== The request ==
Return every line of the entries below that contains the string "stomach". Matching is case-sensitive.

═════ Listed entries

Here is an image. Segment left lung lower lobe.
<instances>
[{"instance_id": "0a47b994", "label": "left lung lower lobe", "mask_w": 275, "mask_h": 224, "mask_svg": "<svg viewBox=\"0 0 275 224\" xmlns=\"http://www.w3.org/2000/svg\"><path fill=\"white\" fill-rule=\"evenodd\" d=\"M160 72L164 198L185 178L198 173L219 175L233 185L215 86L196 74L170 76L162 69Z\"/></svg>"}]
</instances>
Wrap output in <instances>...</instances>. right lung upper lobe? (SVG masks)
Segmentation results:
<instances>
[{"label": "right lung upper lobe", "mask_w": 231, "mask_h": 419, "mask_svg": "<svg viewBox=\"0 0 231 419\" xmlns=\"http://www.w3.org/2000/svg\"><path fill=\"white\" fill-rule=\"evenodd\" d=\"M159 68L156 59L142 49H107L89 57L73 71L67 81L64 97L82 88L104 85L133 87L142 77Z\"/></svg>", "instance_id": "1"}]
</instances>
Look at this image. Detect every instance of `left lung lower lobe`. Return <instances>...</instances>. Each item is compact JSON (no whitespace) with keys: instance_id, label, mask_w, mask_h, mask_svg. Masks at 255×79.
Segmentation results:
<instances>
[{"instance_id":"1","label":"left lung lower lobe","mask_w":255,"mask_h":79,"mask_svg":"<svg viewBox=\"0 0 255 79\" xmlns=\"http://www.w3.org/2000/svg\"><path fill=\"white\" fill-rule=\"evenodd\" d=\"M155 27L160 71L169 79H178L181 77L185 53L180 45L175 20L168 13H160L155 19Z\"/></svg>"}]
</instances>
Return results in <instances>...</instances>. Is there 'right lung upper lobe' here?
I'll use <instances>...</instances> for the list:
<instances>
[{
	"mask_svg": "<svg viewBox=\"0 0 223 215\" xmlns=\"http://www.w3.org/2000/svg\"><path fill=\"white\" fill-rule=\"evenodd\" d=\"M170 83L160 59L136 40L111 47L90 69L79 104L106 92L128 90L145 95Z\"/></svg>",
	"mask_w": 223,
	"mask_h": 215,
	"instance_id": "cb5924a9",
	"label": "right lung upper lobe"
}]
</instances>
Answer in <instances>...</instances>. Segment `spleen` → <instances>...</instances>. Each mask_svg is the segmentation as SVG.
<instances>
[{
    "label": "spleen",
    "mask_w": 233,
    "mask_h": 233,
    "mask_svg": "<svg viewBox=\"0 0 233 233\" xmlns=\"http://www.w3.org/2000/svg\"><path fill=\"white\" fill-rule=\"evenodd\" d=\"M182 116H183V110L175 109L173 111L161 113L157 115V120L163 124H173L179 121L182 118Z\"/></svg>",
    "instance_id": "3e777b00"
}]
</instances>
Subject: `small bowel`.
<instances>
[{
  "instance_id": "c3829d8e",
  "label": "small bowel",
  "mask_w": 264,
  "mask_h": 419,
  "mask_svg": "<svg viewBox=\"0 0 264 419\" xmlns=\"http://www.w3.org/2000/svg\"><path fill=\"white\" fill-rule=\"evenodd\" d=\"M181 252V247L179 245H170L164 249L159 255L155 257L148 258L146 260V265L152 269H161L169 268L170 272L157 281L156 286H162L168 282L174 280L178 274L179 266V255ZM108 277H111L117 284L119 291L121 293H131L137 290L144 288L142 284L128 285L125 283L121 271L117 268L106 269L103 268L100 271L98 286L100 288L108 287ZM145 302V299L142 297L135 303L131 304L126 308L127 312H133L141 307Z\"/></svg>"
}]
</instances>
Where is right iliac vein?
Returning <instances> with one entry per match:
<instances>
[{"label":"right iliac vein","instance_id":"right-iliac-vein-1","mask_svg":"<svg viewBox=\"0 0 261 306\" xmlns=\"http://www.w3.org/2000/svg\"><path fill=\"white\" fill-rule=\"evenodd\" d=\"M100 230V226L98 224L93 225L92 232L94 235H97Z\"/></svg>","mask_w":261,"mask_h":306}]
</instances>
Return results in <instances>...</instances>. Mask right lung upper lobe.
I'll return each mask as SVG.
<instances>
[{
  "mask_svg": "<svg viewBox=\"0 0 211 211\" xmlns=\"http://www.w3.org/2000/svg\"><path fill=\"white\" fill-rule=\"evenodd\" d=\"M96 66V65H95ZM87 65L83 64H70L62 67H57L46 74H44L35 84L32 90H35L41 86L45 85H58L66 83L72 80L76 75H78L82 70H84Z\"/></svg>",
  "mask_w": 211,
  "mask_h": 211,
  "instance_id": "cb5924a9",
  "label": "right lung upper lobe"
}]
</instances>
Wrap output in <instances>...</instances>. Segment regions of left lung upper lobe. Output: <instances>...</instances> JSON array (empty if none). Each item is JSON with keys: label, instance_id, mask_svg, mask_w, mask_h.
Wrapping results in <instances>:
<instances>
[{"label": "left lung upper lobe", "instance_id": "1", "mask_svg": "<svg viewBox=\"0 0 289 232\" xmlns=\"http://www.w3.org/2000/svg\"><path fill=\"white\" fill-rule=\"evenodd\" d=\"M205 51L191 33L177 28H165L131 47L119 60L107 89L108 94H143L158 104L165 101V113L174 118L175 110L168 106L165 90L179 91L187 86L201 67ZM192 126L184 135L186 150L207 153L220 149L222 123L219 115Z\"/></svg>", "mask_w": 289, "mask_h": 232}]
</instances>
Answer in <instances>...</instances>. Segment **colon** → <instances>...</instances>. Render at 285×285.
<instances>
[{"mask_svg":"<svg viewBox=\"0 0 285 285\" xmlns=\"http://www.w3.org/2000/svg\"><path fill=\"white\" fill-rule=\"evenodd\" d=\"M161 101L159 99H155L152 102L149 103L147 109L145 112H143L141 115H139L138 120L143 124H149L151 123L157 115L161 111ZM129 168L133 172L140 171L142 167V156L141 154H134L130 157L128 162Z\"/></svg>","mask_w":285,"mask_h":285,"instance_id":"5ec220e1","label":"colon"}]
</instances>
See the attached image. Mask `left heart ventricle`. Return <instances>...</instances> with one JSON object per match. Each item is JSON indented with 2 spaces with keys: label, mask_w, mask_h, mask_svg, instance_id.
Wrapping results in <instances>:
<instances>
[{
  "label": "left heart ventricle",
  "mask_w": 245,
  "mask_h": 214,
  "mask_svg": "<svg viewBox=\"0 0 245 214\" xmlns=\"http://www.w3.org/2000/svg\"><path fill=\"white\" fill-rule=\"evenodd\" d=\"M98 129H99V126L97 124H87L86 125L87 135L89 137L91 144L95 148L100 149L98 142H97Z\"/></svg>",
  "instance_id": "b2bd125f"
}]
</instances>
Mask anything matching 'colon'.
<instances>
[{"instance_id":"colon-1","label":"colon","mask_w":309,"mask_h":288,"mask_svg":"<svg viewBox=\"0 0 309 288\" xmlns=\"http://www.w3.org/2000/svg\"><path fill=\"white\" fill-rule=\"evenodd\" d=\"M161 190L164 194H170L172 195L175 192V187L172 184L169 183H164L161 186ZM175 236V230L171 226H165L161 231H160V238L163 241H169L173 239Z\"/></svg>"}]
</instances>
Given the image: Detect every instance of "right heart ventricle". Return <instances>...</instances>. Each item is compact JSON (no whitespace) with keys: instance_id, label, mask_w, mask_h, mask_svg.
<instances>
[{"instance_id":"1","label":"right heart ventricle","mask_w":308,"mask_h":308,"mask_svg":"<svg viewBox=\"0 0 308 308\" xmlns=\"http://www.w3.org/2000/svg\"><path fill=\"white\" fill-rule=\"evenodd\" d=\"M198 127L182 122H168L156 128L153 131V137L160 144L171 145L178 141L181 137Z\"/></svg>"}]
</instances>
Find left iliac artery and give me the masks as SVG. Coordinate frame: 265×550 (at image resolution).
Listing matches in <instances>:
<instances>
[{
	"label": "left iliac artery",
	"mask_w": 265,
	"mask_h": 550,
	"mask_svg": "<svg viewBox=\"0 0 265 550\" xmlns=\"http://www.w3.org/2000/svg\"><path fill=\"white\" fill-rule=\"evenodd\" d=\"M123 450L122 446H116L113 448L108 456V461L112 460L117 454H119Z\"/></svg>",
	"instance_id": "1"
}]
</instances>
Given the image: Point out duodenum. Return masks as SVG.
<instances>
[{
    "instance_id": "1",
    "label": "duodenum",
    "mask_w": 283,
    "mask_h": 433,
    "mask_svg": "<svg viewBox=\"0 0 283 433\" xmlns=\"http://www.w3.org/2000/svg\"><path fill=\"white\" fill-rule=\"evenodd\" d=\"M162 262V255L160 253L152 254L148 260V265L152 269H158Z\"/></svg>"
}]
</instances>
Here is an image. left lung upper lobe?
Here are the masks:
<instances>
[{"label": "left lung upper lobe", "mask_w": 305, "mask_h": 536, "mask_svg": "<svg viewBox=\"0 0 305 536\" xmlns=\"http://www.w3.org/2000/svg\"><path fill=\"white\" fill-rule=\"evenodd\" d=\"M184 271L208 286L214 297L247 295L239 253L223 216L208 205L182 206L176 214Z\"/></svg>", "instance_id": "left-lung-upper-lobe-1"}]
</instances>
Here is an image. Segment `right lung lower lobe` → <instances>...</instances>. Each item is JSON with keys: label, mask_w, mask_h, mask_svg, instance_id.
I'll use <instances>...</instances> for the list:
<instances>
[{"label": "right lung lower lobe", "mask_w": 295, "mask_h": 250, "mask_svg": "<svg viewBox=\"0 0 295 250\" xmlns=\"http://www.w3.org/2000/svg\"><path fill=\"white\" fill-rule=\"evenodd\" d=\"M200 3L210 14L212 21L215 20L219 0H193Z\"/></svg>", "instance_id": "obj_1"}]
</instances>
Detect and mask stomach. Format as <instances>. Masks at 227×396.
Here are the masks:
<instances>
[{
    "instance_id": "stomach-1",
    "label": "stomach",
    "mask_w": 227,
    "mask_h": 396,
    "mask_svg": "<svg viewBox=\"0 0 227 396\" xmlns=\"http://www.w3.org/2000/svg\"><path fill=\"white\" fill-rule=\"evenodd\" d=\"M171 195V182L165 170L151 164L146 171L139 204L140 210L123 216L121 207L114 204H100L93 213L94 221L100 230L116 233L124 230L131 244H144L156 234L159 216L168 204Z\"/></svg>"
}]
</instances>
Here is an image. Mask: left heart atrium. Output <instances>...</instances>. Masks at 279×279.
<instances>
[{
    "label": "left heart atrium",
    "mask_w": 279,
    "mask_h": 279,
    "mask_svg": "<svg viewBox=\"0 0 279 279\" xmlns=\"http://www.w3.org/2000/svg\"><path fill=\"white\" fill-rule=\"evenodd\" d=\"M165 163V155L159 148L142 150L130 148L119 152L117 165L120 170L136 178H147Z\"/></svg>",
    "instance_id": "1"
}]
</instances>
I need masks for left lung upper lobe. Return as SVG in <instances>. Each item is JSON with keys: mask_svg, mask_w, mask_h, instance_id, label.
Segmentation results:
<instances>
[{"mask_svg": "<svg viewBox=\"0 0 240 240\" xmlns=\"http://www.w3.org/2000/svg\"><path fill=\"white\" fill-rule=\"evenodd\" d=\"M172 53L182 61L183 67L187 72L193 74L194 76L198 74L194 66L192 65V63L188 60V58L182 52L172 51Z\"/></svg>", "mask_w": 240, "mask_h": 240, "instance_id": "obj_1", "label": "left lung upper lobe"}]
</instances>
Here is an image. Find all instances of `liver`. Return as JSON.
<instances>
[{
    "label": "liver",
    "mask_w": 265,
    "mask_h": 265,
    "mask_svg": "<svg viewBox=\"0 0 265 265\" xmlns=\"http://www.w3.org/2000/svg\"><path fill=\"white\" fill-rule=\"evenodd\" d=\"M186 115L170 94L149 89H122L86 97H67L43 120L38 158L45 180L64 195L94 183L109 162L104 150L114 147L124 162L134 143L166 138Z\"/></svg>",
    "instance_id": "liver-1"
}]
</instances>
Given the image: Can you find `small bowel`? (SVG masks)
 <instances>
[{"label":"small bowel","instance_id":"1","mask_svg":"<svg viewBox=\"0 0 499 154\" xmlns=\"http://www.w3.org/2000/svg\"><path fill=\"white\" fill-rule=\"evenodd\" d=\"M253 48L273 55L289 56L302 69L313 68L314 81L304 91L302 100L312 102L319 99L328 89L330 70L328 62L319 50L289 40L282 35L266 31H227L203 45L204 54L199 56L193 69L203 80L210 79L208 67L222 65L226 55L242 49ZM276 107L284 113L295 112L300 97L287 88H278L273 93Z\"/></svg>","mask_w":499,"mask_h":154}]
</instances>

══════════

== Response ==
Detect and mask stomach. Format as <instances>. Masks at 227×396.
    "instance_id": "stomach-1",
    "label": "stomach",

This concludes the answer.